Stored data entries:
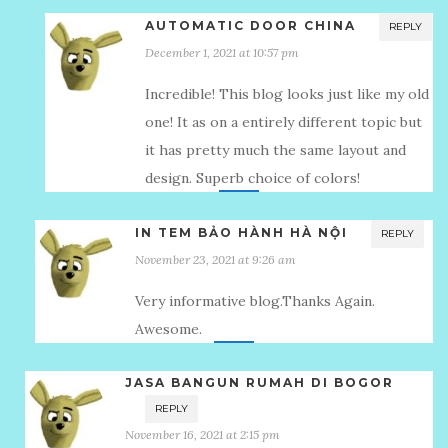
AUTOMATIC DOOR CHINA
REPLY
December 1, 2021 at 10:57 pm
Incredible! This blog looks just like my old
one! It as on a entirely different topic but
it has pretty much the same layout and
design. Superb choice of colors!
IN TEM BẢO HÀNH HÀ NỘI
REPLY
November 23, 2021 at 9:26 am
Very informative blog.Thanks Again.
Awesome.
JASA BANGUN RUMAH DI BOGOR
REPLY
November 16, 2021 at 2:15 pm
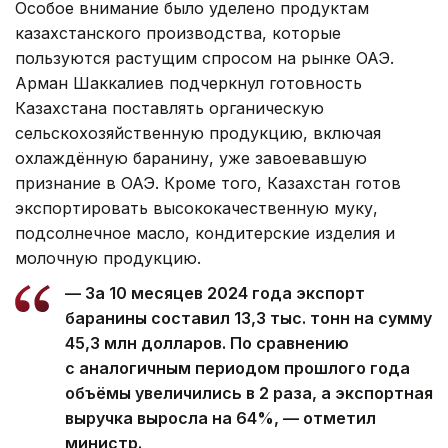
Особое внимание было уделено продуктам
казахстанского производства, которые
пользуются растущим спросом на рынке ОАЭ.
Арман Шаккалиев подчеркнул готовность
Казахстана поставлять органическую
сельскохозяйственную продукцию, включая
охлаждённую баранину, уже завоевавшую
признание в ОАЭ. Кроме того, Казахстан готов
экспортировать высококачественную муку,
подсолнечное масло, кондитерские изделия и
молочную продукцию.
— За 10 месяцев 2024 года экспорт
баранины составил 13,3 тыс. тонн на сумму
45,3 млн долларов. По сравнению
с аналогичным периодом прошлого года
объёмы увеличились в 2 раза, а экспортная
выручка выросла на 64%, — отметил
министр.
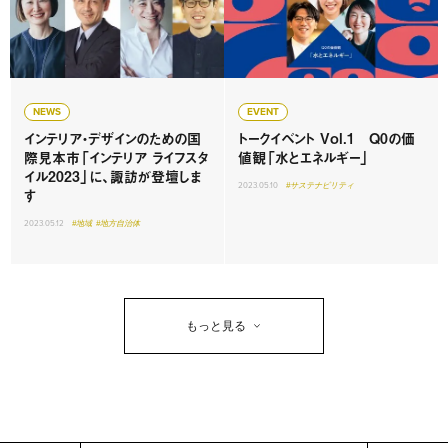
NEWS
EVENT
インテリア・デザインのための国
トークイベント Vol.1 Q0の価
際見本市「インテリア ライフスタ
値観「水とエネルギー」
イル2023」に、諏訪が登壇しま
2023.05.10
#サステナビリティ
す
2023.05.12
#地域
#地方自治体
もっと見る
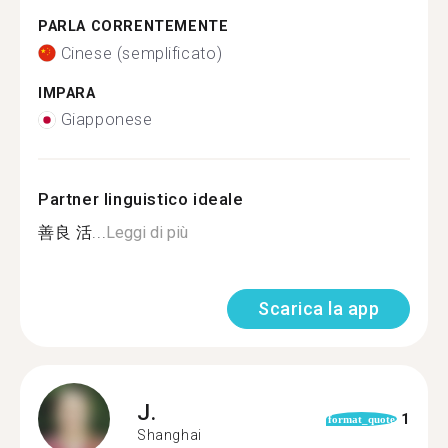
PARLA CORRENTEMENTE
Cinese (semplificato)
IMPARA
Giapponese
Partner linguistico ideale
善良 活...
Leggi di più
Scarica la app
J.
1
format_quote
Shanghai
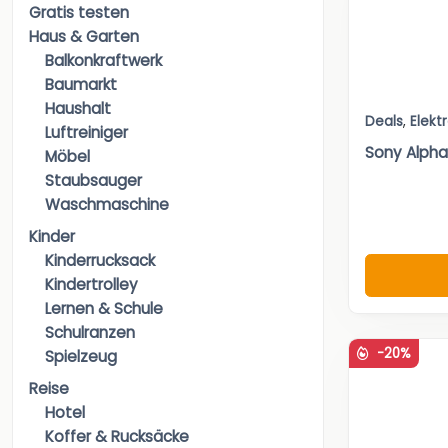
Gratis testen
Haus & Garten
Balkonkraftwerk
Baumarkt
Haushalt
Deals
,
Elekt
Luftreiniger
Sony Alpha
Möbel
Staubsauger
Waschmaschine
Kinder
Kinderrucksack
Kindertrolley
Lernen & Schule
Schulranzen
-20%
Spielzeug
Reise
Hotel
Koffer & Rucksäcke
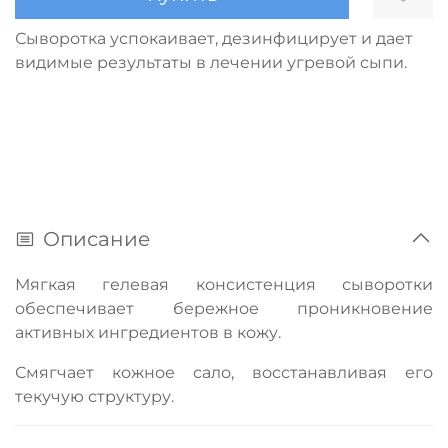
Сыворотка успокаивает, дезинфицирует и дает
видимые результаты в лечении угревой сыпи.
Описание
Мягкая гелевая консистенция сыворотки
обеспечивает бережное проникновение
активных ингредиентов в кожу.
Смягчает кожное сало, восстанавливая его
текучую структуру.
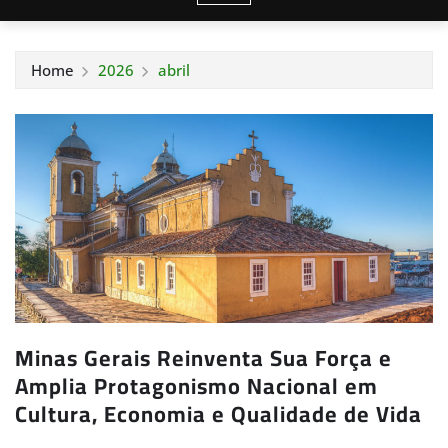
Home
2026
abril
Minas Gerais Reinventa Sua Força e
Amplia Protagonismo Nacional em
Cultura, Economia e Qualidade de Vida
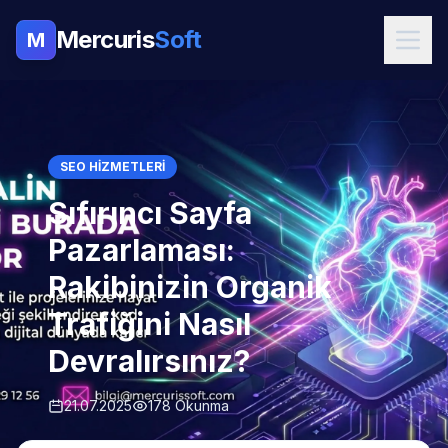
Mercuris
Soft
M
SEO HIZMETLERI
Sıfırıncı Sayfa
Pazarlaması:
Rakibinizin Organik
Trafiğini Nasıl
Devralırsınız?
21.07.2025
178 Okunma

WORK TASK: Rewrite the text of all the items above, putting "RESPOND" wherever "REPLY" appears and changing nothing else. Leave the pictures out of your answer.

ANSWER SPACE:
AUTOMATIC DOOR CHINA
RESPOND
December 1, 2021 at 10:57 pm
Incredible! This blog looks just like my old
one! It as on a entirely different topic but
it has pretty much the same layout and
design. Superb choice of colors!
IN TEM BẢO HÀNH HÀ NỘI
RESPOND
November 23, 2021 at 9:26 am
Very informative blog.Thanks Again.
Awesome.
JASA BANGUN RUMAH DI BOGOR
RESPOND
November 16, 2021 at 2:15 pm
Особое внимание было уделено продуктам
казахстанского производства, которые
пользуются растущим спросом на рынке ОАЭ.
Арман Шаккалиев подчеркнул готовность
Казахстана поставлять органическую
сельскохозяйственную продукцию, включая
охлаждённую баранину, уже завоевавшую
признание в ОАЭ. Кроме того, Казахстан готов
экспортировать высококачественную муку,
подсолнечное масло, кондитерские изделия и
молочную продукцию.
— За 10 месяцев 2024 года экспорт
баранины составил 13,3 тыс. тонн на сумму
45,3 млн долларов. По сравнению
с аналогичным периодом прошлого года
объёмы увеличились в 2 раза, а экспортная
выручка выросла на 64%, — отметил
министр.
NEWS
EVENT
インテリア・デザインのための国
トークイベント Vol.1 Q0の価
際見本市「インテリア ライフスタ
値観「水とエネルギー」
イル2023」に、諏訪が登壇しま
2023.05.10
#サステナビリティ
す
2023.05.12
#地域
#地方自治体
もっと見る
PARLA CORRENTEMENTE
Cinese (semplificato)
IMPARA
Giapponese
Partner linguistico ideale
善良 活...
Leggi di più
Scarica la app
J.
1
format_quote
Shanghai
Gratis testen
Haus & Garten
Balkonkraftwerk
Baumarkt
Haushalt
Deals
,
Elekt
Luftreiniger
Sony Alpha
Möbel
Staubsauger
Waschmaschine
Kinder
Kinderrucksack
Kindertrolley
Lernen & Schule
Schulranzen
-20%
Spielzeug
Reise
Hotel
Koffer & Rucksäcke
Сыворотка успокаивает, дезинфицирует и дает
видимые результаты в лечении угревой сыпи.
Описание
Мягкая гелевая консистенция сыворотки
обеспечивает бережное проникновение
активных ингредиентов в кожу.
Смягчает кожное сало, восстанавливая его
текучую структуру.
Home
2026
abril
Minas Gerais Reinventa Sua Força e
Amplia Protagonismo Nacional em
Cultura, Economia e Qualidade de Vida
Mercuris
Soft
M
SEO HIZMETLERI
Sıfırıncı Sayfa
Pazarlaması:
Rakibinizin Organik
Trafiğini Nasıl
Devralırsınız?
21.07.2025
178 Okunma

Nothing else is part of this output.